Exercise requirements> Below are the records. State how many of their lines hold the word "Left", and add nothing else.

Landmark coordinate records

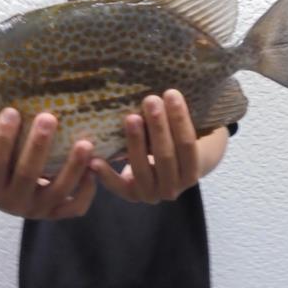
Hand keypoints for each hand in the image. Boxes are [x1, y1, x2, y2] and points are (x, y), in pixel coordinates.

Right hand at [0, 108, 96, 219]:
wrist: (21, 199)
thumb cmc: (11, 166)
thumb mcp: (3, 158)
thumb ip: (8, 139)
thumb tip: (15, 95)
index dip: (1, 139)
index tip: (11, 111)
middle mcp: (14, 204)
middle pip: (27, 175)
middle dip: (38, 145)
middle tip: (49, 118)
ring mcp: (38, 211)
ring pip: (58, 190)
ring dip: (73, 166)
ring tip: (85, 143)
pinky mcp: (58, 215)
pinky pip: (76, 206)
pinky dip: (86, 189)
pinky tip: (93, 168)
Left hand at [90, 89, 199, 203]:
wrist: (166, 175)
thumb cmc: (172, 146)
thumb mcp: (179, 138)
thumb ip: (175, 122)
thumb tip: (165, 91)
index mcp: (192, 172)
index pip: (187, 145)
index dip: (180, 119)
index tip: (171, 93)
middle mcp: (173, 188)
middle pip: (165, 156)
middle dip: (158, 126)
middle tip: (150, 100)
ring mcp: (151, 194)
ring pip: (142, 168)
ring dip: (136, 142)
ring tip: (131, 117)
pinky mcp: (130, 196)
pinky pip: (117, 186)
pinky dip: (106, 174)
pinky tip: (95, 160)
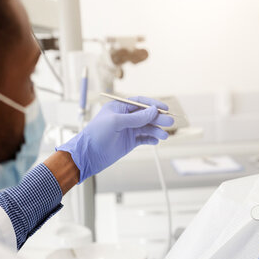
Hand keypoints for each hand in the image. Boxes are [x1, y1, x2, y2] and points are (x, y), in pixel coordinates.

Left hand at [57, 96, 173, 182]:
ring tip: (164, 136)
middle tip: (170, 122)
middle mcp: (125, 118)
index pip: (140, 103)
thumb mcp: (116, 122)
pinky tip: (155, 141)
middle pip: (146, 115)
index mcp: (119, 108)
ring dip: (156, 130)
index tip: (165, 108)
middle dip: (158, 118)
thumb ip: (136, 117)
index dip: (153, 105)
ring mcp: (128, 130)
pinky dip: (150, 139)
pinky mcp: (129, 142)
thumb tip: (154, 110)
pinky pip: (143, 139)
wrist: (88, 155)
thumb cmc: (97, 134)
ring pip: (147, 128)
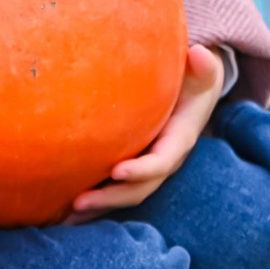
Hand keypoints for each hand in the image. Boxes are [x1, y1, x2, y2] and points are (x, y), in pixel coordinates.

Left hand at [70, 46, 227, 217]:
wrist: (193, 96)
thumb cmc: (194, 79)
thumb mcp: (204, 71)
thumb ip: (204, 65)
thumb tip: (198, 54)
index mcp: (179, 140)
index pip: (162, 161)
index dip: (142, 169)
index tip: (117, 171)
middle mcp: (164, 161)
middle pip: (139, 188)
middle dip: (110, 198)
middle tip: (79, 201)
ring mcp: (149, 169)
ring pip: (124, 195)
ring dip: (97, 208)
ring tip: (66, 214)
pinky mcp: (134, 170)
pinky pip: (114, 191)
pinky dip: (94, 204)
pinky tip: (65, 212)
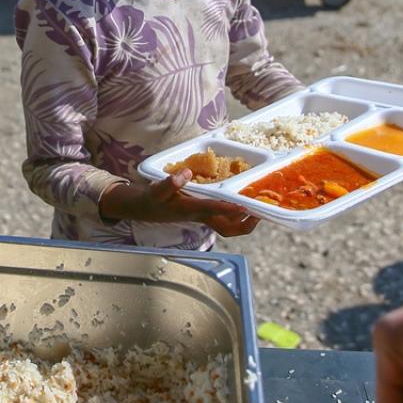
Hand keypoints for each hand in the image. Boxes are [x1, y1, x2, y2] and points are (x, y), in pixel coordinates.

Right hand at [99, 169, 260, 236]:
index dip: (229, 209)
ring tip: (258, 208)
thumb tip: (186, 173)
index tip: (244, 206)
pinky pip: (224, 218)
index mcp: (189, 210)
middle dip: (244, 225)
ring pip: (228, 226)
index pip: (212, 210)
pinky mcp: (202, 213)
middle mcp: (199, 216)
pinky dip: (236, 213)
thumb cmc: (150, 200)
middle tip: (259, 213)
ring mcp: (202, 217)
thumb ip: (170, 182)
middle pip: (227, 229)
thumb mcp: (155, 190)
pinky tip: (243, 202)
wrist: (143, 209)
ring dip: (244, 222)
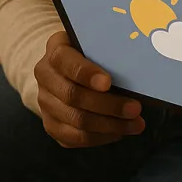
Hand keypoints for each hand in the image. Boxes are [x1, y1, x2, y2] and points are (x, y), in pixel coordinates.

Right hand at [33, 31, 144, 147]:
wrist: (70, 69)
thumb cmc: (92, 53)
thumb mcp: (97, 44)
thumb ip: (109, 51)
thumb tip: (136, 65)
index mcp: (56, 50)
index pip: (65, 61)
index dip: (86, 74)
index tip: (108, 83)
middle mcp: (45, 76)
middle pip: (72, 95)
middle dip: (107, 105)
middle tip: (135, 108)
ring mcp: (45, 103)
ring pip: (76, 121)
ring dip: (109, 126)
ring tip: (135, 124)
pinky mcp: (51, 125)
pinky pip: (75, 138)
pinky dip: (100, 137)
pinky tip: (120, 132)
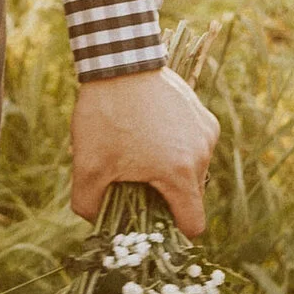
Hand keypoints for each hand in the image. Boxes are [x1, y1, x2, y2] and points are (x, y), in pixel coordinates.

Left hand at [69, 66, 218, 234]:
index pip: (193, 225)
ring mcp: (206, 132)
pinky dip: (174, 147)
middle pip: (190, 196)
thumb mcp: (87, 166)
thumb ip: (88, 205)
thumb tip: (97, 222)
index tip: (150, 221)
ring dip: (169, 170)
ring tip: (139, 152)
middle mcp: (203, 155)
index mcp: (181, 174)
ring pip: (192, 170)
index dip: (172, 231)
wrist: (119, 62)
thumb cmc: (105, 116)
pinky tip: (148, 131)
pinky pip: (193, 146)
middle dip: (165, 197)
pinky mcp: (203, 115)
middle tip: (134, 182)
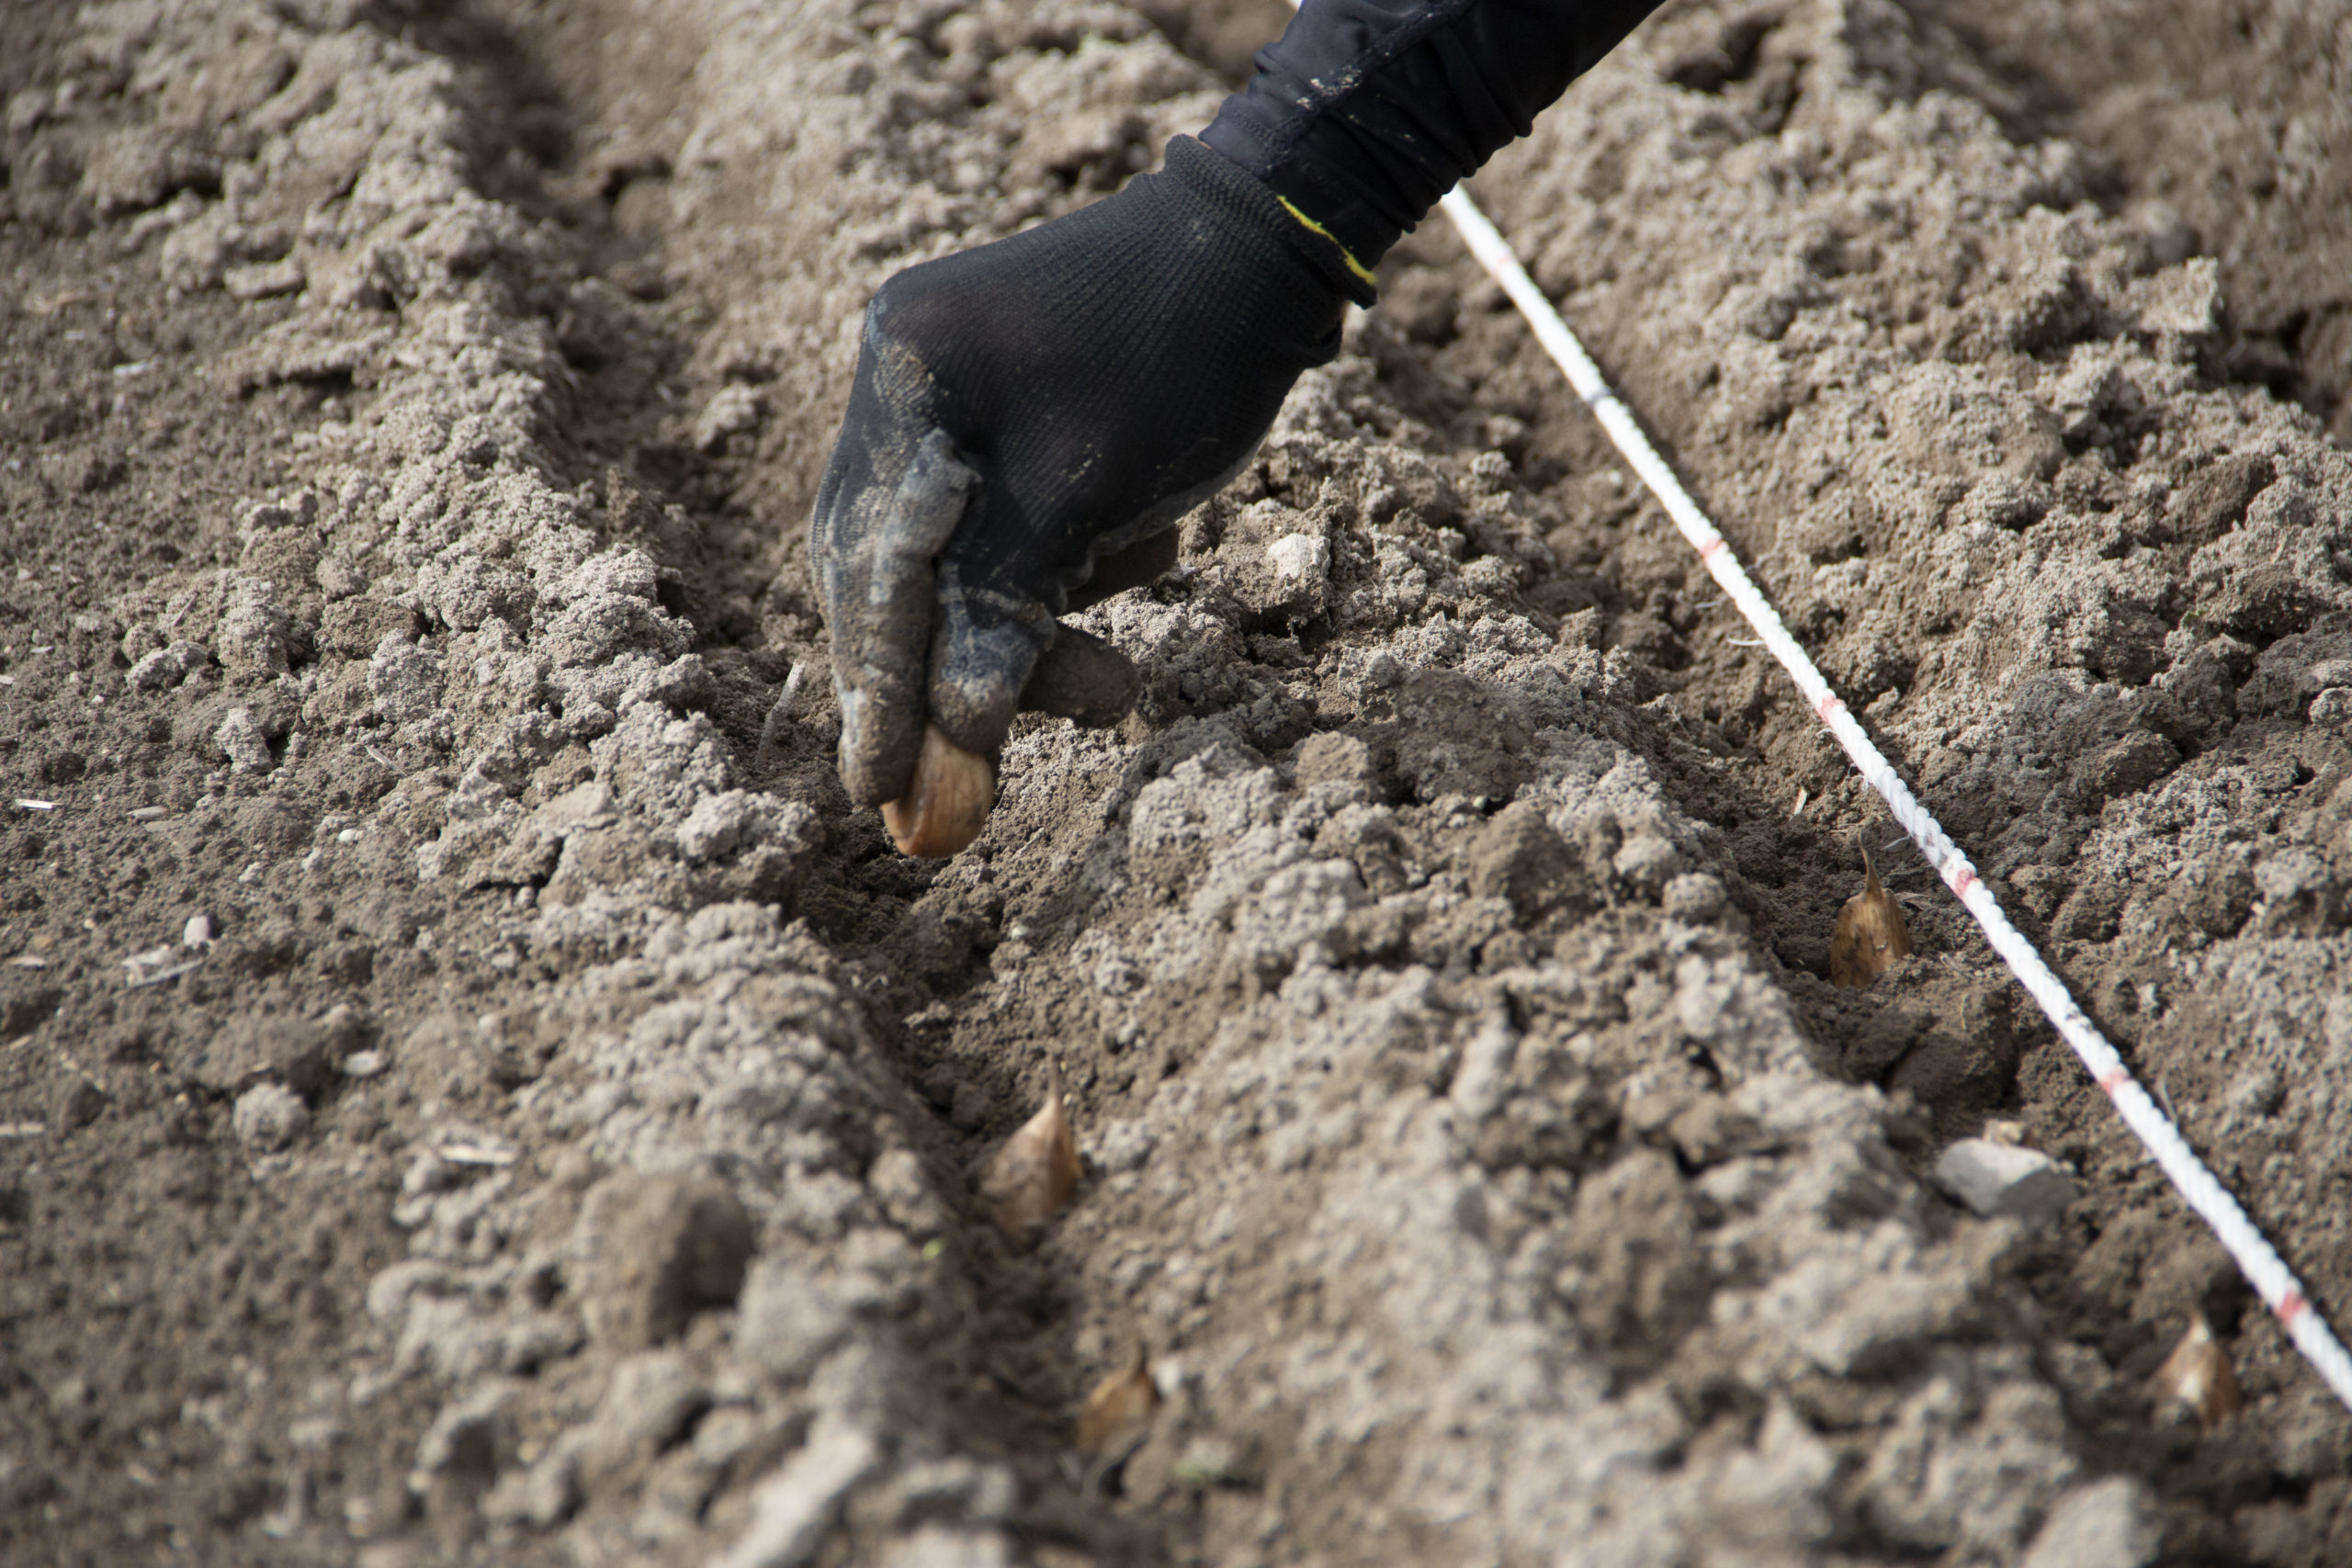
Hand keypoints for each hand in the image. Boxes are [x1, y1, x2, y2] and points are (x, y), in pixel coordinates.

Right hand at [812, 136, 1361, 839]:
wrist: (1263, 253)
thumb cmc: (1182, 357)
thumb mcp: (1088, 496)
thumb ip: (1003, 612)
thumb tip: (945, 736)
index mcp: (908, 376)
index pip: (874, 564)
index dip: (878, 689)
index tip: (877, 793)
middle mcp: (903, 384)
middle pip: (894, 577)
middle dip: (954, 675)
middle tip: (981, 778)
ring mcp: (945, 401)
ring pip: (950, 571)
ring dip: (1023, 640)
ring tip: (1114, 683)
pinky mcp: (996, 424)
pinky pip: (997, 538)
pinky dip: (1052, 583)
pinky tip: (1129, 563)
--
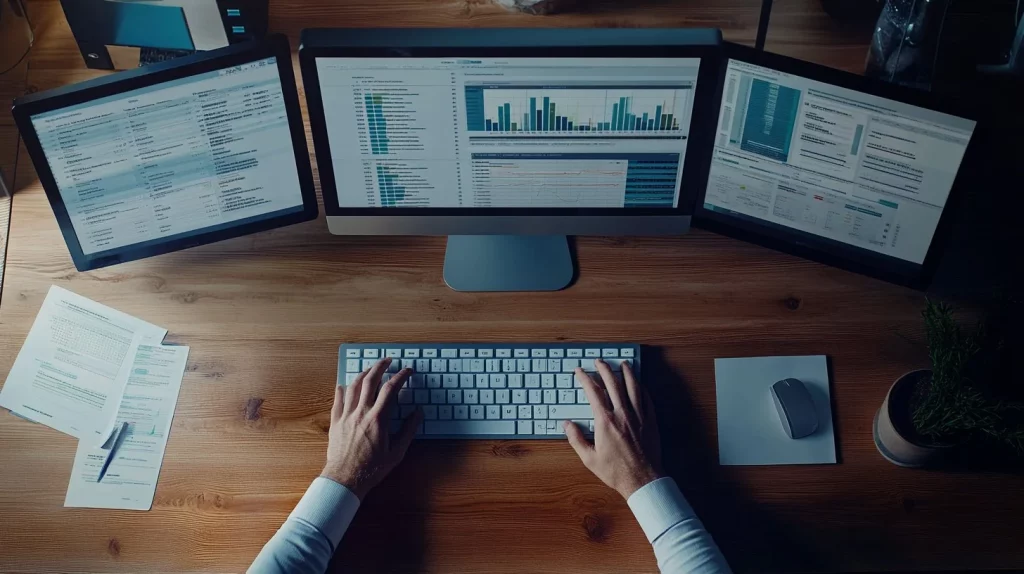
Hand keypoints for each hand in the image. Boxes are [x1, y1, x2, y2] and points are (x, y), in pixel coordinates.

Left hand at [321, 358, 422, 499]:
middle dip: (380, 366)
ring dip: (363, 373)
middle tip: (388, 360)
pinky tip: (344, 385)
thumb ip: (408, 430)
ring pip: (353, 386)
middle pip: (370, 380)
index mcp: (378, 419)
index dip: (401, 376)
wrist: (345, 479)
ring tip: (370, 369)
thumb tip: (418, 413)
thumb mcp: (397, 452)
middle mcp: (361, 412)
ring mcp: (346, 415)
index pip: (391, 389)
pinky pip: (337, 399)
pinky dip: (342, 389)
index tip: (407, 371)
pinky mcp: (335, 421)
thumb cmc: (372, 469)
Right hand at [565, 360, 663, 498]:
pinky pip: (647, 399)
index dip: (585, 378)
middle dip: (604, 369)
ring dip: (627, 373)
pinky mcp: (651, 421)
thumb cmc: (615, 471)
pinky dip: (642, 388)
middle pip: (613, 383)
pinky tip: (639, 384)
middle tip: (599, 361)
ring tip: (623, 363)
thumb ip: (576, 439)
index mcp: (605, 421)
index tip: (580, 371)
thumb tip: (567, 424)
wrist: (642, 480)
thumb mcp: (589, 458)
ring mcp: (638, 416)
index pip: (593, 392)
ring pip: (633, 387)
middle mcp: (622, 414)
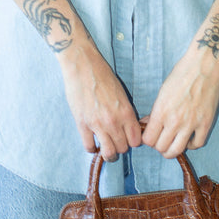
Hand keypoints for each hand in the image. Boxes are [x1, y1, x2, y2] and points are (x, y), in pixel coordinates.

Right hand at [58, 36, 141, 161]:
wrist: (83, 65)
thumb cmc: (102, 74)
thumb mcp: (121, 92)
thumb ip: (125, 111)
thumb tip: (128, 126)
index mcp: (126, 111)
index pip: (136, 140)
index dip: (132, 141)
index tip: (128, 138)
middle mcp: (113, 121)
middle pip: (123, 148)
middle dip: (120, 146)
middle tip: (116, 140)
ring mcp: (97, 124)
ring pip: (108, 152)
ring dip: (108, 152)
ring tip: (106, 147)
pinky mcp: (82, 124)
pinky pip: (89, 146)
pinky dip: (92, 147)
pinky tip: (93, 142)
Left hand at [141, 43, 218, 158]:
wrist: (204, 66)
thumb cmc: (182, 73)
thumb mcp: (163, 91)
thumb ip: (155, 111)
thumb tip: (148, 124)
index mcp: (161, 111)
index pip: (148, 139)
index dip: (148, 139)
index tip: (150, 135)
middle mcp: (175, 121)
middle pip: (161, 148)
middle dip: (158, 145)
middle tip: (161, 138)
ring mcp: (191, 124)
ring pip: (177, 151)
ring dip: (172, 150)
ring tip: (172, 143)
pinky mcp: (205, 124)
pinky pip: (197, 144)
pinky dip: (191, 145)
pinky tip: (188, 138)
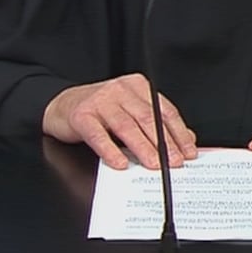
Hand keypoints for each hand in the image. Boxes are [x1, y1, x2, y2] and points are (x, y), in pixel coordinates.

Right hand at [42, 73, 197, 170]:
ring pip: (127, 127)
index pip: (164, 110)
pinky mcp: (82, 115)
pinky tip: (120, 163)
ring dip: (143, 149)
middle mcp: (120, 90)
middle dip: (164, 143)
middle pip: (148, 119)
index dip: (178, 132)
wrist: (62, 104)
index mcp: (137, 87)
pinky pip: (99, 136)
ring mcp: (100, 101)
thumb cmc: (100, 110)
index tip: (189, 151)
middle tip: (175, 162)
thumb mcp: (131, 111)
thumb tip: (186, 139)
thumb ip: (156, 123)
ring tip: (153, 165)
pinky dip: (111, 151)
* * *
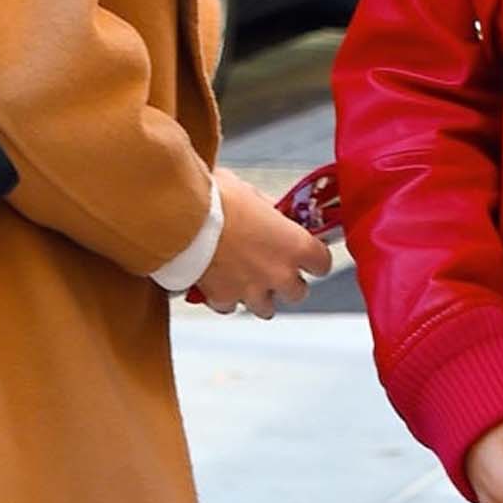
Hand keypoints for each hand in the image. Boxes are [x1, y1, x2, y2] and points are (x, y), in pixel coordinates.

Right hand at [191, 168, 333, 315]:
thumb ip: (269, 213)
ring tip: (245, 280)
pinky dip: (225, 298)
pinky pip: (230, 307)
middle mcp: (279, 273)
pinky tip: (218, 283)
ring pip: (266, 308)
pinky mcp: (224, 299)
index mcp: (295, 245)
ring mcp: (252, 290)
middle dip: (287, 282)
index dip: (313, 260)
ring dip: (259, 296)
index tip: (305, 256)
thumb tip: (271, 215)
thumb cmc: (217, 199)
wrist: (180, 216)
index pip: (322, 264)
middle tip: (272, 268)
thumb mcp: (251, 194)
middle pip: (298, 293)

Exercise answer> 6